Required action 1
According to the article on the Catapult: Inclusion Africa bootcamp, between which dates will the bootcamp take place?
Required action 2
Continue the article on the Catapult: Inclusion Africa bootcamp from the point where it stops.

Text segment
BEGIN
Nine African fintech startups selected for Catapult: Inclusion Africa bootcamp

The Luxembourg House of Financial Technology (LHoFT) Foundation has announced the 14 fintech startups — nine of them from Africa — that have been selected for next week’s Catapult: Inclusion Africa bootcamp in Luxembourg. The announcement was made yesterday (1 November).

The week-long bootcamp — which will take place between 5 and 9 November — is aimed at fintech companies that that are focused on financial inclusion and keen to establish a link between Africa and Europe.

The bootcamp is sponsored by Luxembourg’s Ministry of Foreign and European Affairs Directorate for Development and Humanitarian Affairs, as well as by PwC Luxembourg.

The LHoFT Foundation’s strategic partners InFine, University of Luxembourg, Professors without Borders, ADA, LuxFlag, Innpact, House Of Training, MicroInsurance Network, CGAP and KAP Innovation in Frontier Markets will also participate in the bootcamp.

The nine African fintech startups selected for the Catapult: Inclusion Africa bootcamp hail from Cameroon, Nigeria, Senegal, South Africa, Tanzania, Uganda

The 14 selected startups will benefit from a tailor-made programme with intensive mentoring, coaching, peer-to-peer learning and dedicated workshops.

The bootcamp will also include sessions on business mapping, scaling business, understanding and evaluating metrics, investability, risk and capital, legal and marketing.

In a statement yesterday (1 November), the LHoFT Foundation said several modules which will be delivered by its partners will focus on the nuances of building businesses in Africa specifically, with sessions on microfinance relations, blockchain, as well as market trends and developments on the continent.

The nine African startups selected for the bootcamp hail from Cameroon, Nigeria, Senegal, South Africa, Tanzania and Uganda. They are:

Akaboxi (Uganda): Akaboxi provides rural communities with a more secure way of managing smallholder farmers’ savings.

Akiba Digital (South Africa): Akiba is a mobile savings app that helps tech savvy millennials save using alternative and behavioural data. The platform includes an AI bot that’s there to educate, nudge and provide insights to savers.
END
Entries provided
BEGIN
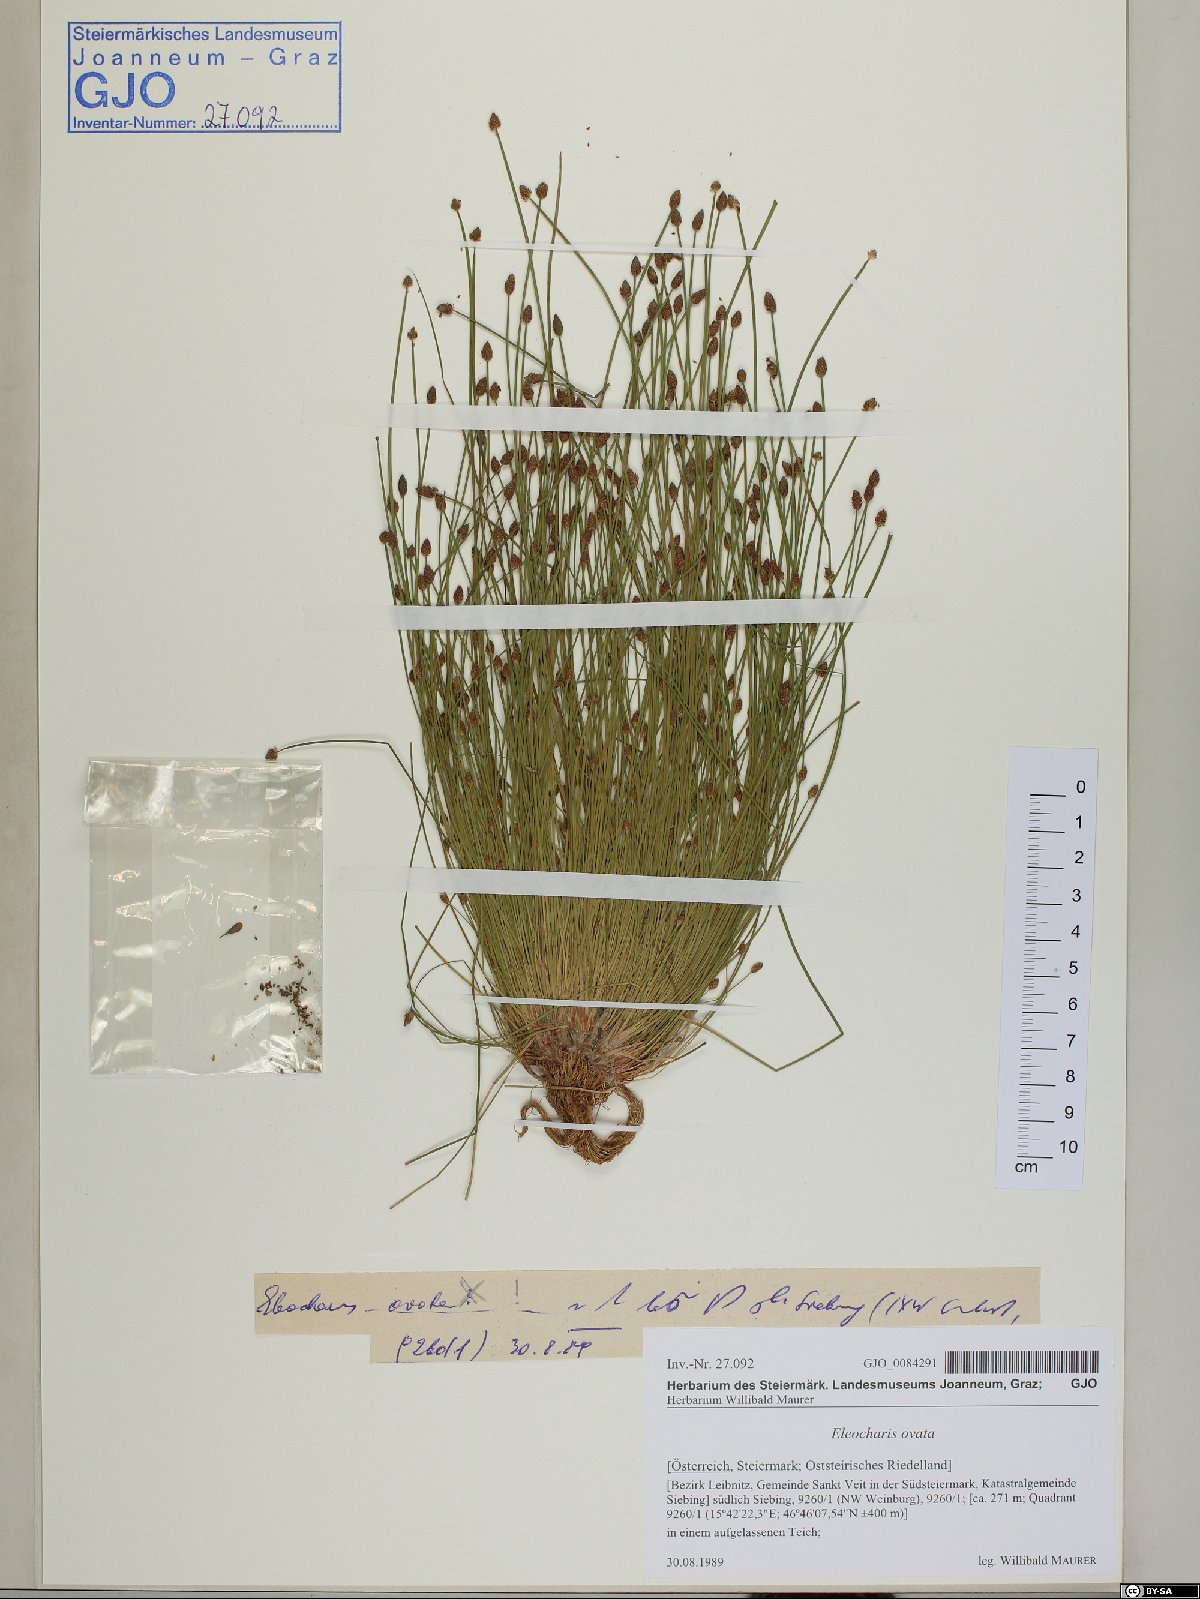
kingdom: Plantae
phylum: Tracheophyta
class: Liliopsida
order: Poales
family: Cyperaceae
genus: Eleocharis
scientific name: Eleocharis ovata
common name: Oval spike-rush
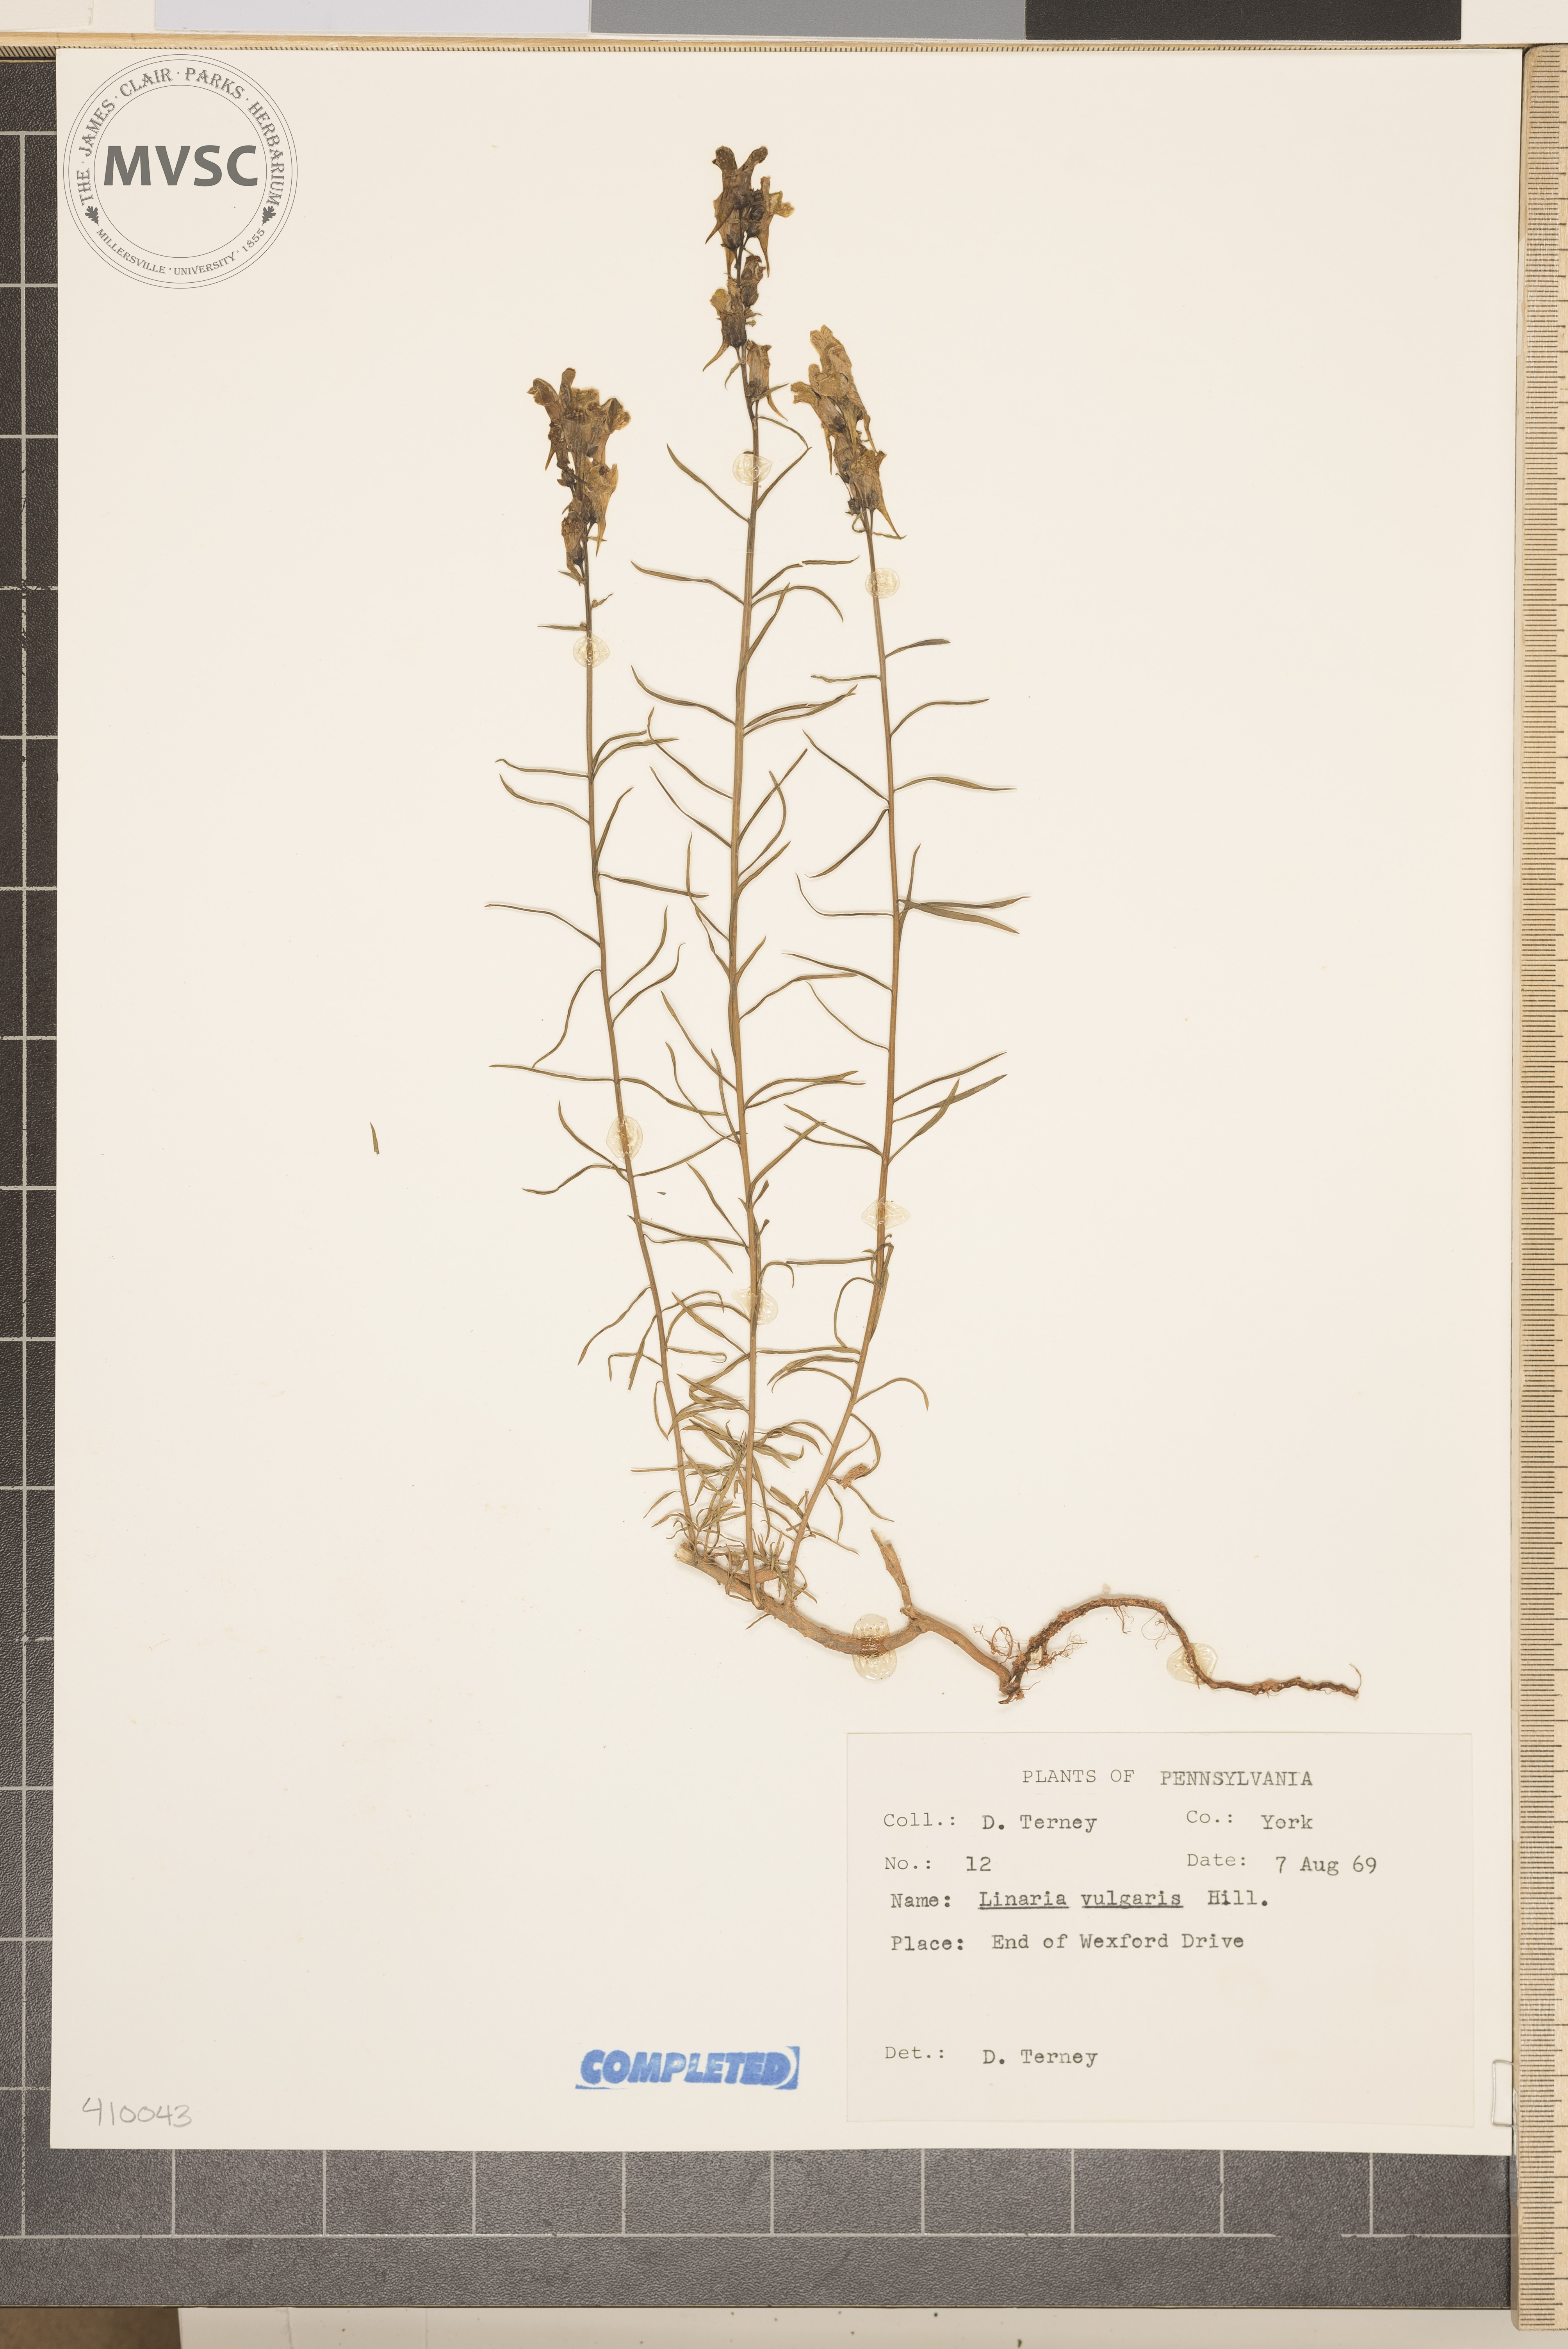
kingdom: Plantae
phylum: Tracheophyta
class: Magnoliopsida
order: Lamiales
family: Plantaginaceae
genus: Linaria
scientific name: Linaria vulgaris
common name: Butter and eggs
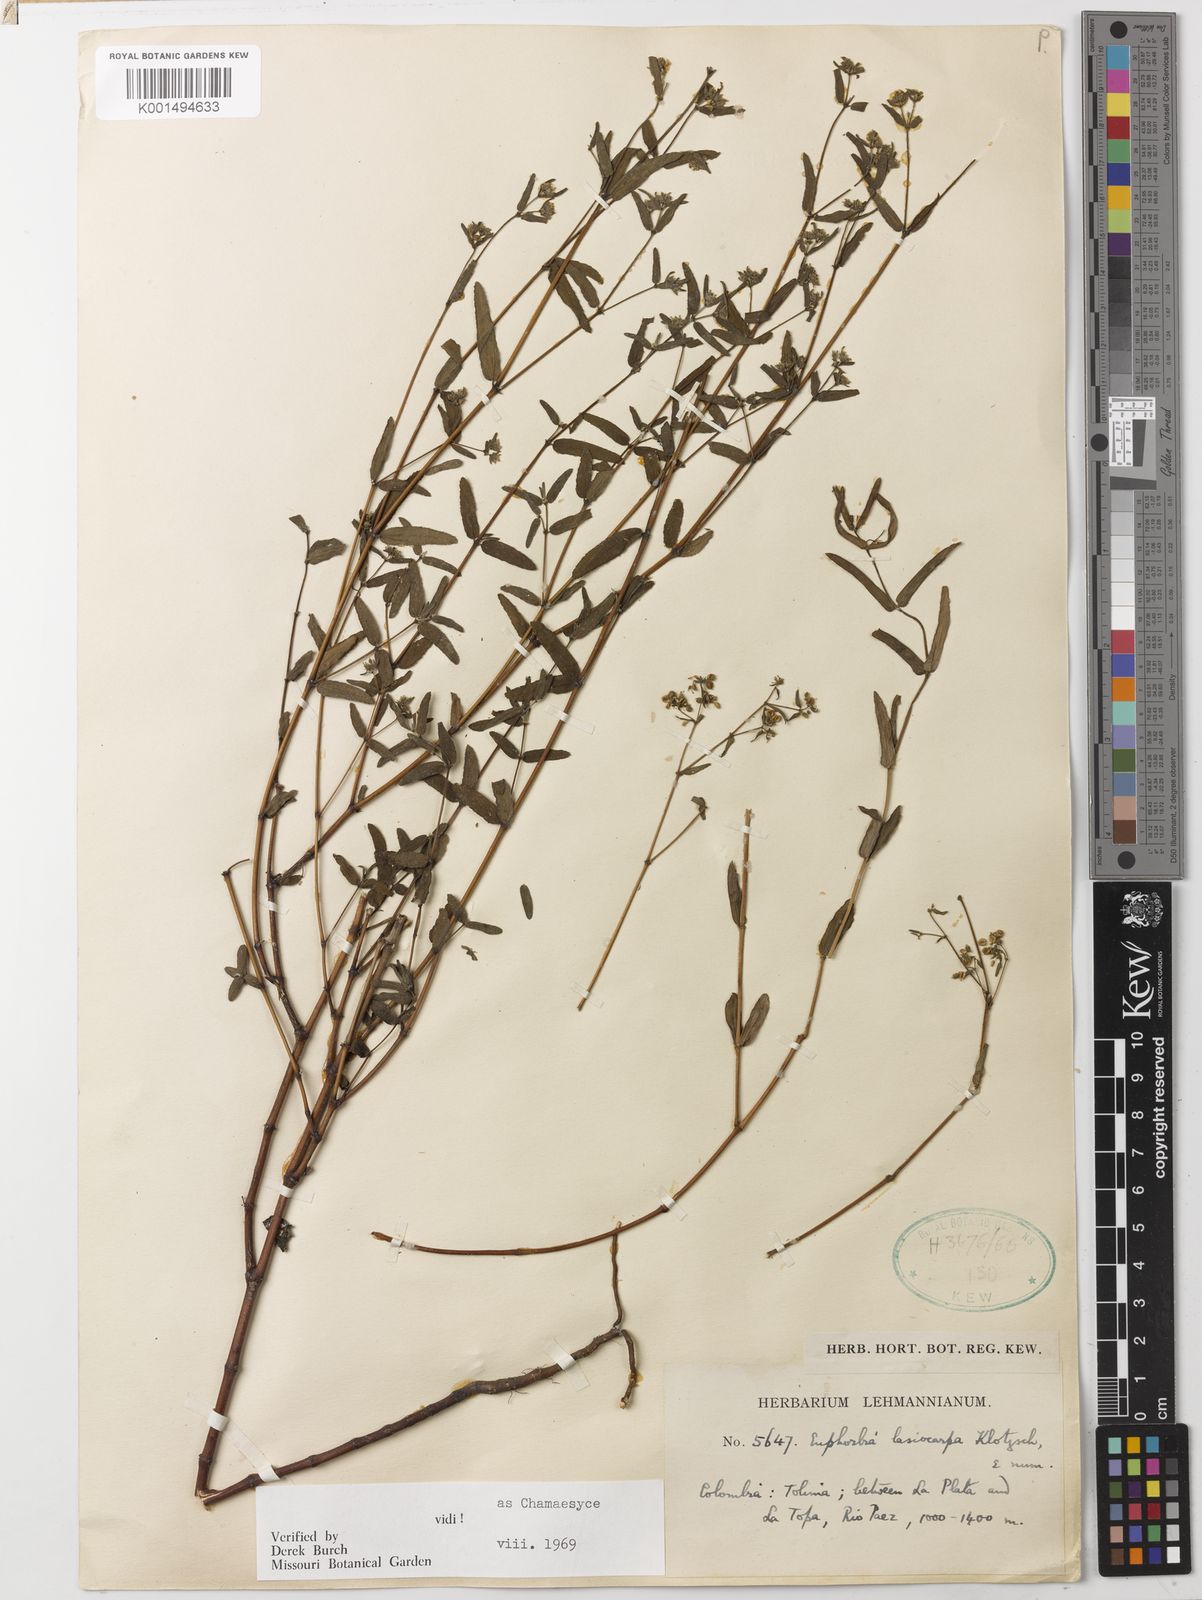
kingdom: Plantae
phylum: Tracheophyta
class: Magnoliopsida
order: Malpighiales
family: Euphorbiaceae
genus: Euphorbia
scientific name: Euphorbia lasiocarpa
END
Answer space 1
From 5 to 9 November.

Answer space 2
Four One Financial Services (Uganda): Four One Financial Services’ offerings include a micro-pension scheme and access to healthcare insurance.

Inclusivity Solutions (South Africa): Inclusivity Solutions designs, builds and operates digital insurance solutions for emerging markets with the aim of protecting and enhancing the quality of life of vulnerable people.

MaTontine (Senegal): MaTontine provides access to small loans and a range of financial services like micro-insurance for the financially excluded in Francophone Africa.

Nala (Tanzania): Nala is a mobile money application offering a single, unified wallet for transactions. The application functions without a data connection over 2G signal and provides users with an accurate breakdown of their spending habits.

SmartTeller (Nigeria): A digital banking platform for financial co-operatives, SmartTeller provides the unbanked and underbanked access to digital financial services.

Vouch Digital (Uganda): Vouch Digital is building an online digital supply-chain platform. The platform, among other things, helps simplify the distribution of cash in form of digital vouchers for purchasing goods or services such as hermetic storage, seeds, fertilisers, medical equipment, oil and gas among others.

WeCashUp (Cameroon, France): WeCashUp enables merchants to accept and disburse payments in cash, mobile money, bank mobile wallets, bank cards and crypto-currencies on their web or mobile apps in 54 African countries via a single API integration.